Step 3: Write the job code
In the Development Console, navigate to Development > ETL, create a blank stream draft, and write your SQL code.
The job has three parts: serializer configuration, table definitions, and the ETL query.
Part 1: Register the Kryo serializers
Register Sedona's dedicated Kryo serializers at the top of your job code by setting pipeline.default-kryo-serializers. Skipping this step causes high memory consumption and significantly degrades performance. Registering serializers reduces serialization overhead by approximately two-thirds. For parameter details, see pipeline.default-kryo-serializers.
SET 'pipeline.default-kryo-serializers' = 'class:org.locationtech.jts.geom.Geometry,serializer:org.apache.sedona.common.geometrySerde.GeometrySerde;class:org.locationtech.jts.geom.Point,serializer:org.apache.sedona.common.geometrySerde.GeometrySerde;class:org.locationtech.jts.geom.LineString,serializer:org.apache.sedona.common.geometrySerde.GeometrySerde;class:org.locationtech.jts.geom.Polygon,serializer:org.apache.sedona.common.geometrySerde.GeometrySerde;class:org.locationtech.jts.geom.MultiPoint,serializer:org.apache.sedona.common.geometrySerde.GeometrySerde;class:org.locationtech.jts.geom.MultiLineString,serializer:org.apache.sedona.common.geometrySerde.GeometrySerde;class:org.locationtech.jts.geom.MultiPolygon,serializer:org.apache.sedona.common.geometrySerde.GeometrySerde;class:org.locationtech.jts.geom.GeometryCollection,serializer:org.apache.sedona.common.geometrySerde.GeometrySerde;class:org.apache.sedona.common.geometryObjects.Circle,serializer:org.apache.sedona.common.geometrySerde.GeometrySerde;class:org.locationtech.jts.geom.Envelope,serializer:org.apache.sedona.common.geometrySerde.GeometrySerde;class:org.locationtech.jts.index.quadtree.Quadtree,serializer:org.apache.sedona.common.geometrySerde.SpatialIndexSerde;class:org.locationtech.jts.index.strtree.STRtree,serializer:org.apache.sedona.common.geometrySerde.SpatialIndexSerde';
Full sample code
The complete job registers serializers, defines the source and sink tables, and runs a spatial join with tumble window aggregation to count vehicles per area every 10 seconds.

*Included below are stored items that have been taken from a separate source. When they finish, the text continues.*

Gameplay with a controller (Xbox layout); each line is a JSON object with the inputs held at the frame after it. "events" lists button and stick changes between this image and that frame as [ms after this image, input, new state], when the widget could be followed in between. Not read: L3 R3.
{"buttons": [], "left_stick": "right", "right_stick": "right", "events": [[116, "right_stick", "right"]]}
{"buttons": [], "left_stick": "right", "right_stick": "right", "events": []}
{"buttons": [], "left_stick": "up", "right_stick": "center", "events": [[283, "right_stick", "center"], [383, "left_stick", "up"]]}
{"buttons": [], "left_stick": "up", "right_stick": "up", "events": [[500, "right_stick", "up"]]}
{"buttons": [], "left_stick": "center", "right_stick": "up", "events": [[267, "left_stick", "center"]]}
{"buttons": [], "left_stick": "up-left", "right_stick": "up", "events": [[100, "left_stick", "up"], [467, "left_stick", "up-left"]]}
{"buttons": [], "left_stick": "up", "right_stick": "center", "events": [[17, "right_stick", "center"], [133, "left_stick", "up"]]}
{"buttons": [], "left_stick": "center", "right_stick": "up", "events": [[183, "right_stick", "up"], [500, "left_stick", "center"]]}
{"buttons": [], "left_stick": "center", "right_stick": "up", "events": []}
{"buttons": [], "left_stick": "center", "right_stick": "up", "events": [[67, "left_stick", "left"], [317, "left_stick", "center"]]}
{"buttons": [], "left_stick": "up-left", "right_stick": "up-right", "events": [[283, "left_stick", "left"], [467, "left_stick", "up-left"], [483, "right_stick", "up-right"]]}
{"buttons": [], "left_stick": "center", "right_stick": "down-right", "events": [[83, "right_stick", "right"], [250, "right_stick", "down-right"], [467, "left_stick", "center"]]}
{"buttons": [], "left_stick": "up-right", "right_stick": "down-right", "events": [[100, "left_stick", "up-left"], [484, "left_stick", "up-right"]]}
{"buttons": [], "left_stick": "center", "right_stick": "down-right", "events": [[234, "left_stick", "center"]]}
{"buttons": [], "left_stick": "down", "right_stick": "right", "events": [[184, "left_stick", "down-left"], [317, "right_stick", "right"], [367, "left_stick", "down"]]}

-- =============================================================================
-- 0. Register the dedicated serializer
-- =============================================================================
SET 'pipeline.default-kryo-serializers' = 'class:org.locationtech.jts.geom.Geometry,serializer:org.apache.sedona.common.geometrySerde.GeometrySerde;class:org.locationtech.jts.geom.Point,serializer:org.apache.sedona.common.geometrySerde.GeometrySerde;class:org.locationtech.jts.geom.LineString,serializer:org.apache.sedona.common.geometrySerde.GeometrySerde;class:org.locationtech.jts.geom.Polygon,serializer:org.apache.sedona.common.geometrySerde.GeometrySerde;class:org.locationtech.jts.geom.MultiPoint,serializer:org.apache.sedona.common.geometrySerde.GeometrySerde;class:org.locationtech.jts.geom.MultiLineString,serializer:org.apache.sedona.common.geometrySerde.GeometrySerde;class:org.locationtech.jts.geom.MultiPolygon,serializer:org.apache.sedona.common.geometrySerde.GeometrySerde;class:org.locationtech.jts.geom.GeometryCollection,serializer:org.apache.sedona.common.geometrySerde.GeometrySerde;class:org.apache.sedona.common.geometryObjects.Circle,serializer:org.apache.sedona.common.geometrySerde.GeometrySerde;class:org.locationtech.jts.geom.Envelope,serializer:org.apache.sedona.common.geometrySerde.GeometrySerde;class:org.locationtech.jts.index.quadtree.Quadtree,serializer:org.apache.sedona.common.geometrySerde.SpatialIndexSerde;class:org.locationtech.jts.index.strtree.STRtree,serializer:org.apache.sedona.common.geometrySerde.SpatialIndexSerde';
-- =============================================================================
-- 1. Define the source table
-- =============================================================================
-- Create a temporary table to simulate a continuous data stream of vehicle positions.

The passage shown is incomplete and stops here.